I unsubscribed from the ever-entertaining UFO UpDates email list when I left for LA and only resubscribed today. Thankfully, Kyle King's excellent UFO Reflections is helping me get up to speed.
Interestingly, it looks as if one of ufology's "standby" photographic cases is in danger of going down in simulated smoke:
Heflin case . . . HOAX??
Well, might we have a solution for the Heflin photo case? According to an anonymous post to UFO Updates, the object is in fact a model train wheel, and the smoke ring in the final Heflin image is from an airshow. Let's take a look, shall we?
5 comments:
I always thought the Heflin photo looked, if not necessarily fake, then certainly fake-able. So I put it in my gray box. (Np pun intended!)
Hey Mac -
Thanks for the shameless plug!
I had to drop from Updates due to apparently "unfixable" email formatting errors after switching from Outlook to Thunderbird. But I check the "100 latest messages" daily.

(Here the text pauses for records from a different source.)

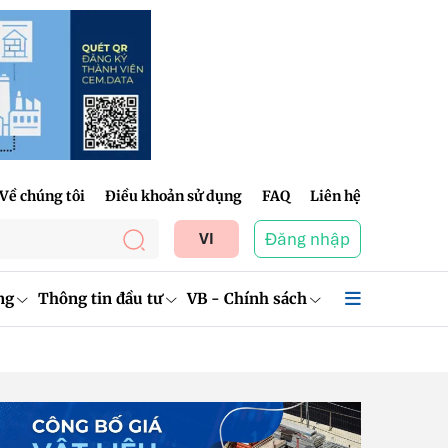
Về chúng tôi
Điều khoản sử dụng
FAQ
Liên hệ
Đăng nhập
VI
ng
Thông tin đầu tư
VB - Chính sách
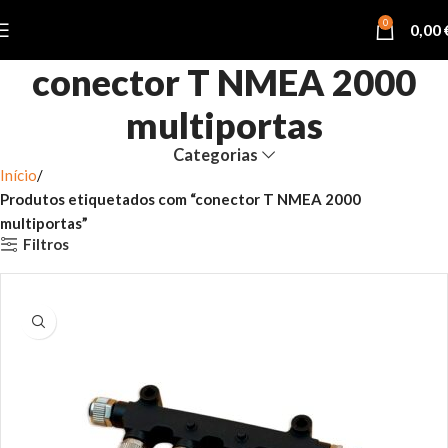
0
0,00
conector T NMEA 2000
multiportas
Categorias
Início
Produtos etiquetados com “conector T NMEA 2000
multiportas”
Filtros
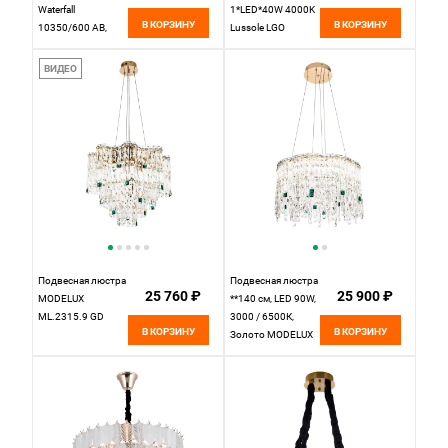
Waterfall
1*LED*40W 4000K
В КОРЗИНУ
В КОРЗИНУ
10350/600 AB,
Lussole LGO
бронза
Conecuh LSP-7217
матовое золото
ВИДЕО
Подвесная люстра
Подвесная люстра
25 760 ₽
25 900 ₽
MODELUX
**140 см, LED 90W,
ML.2315.9 GD
3000 / 6500К,
В КОРЗИНУ
В КОРЗИНУ
Золото MODELUX
ML.2317.500 GD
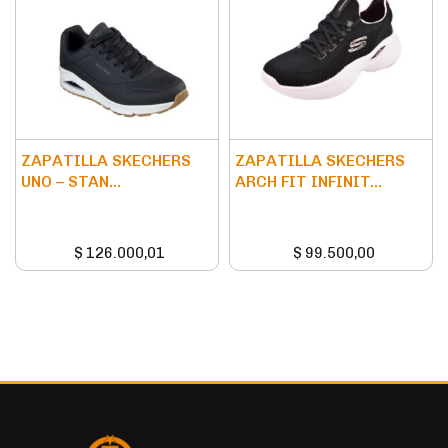
ZAPATILLA SKECHERS
ZAPATILLA SKECHERS
UNO – STAN...
ARCH FIT INFINIT...
$
126.000,01
$
99.500,00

I was really disappointed about this latest story. It truly was the very first UFO photo I ever saw, and it got me hooked.
But it seems that many of the "truths" we hold dear eventually fall...or become less like "truths" at any rate.

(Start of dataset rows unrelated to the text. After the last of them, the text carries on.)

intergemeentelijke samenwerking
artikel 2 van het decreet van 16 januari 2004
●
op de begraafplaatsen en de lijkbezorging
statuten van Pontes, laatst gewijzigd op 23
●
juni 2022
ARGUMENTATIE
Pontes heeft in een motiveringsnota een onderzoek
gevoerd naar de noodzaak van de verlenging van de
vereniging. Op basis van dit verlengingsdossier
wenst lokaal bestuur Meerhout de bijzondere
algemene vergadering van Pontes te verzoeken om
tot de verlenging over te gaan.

My grey box runneth over...
A rite of passage perhaps... or maybe just a sign that at 45, I'm finally growing up...a little. :)
Thanks again!
Kyle
UFOReflections.blogspot.com
Hey Kyle,
The Heflin shots were among the very first I got interested in, so I was interested to see that someone's provided a plausible explanation. I've always been a little troubled by Heflin's testimony.
BTW, I suppose you've noticed the "kicked-up dust" along the roadside that happens to correspond with the alleged UFO. Happy accident or yet more fakery?
Agnostically yours,
Mac
Hey Mac -
The "dust" is actually not dust at all. As explained in the NICAP investigation report, the investigators found that the grass in that area is just kind of "dead". If you look at the full photos and check further down the road, there's another area with one of those "white objects" and dead grass aoround it.
But in almost EVERY story I ever read about the Heflin case, that area was described as a "dust cloud" or similar. Funny, but it seems that all those "in-depth" investigation reports were rarely read by subsequent writers on the subject. I imagine that is one reason for the apparent "defensive" nature found in Dick Hall's comments about the case.
Can't blame him, but he does get a little out of round at times.
But the "dust" sure did figure into most accounts of the case as I was growing up.
Re. the "dust": Ah-ha! I hadn't heard that explanation.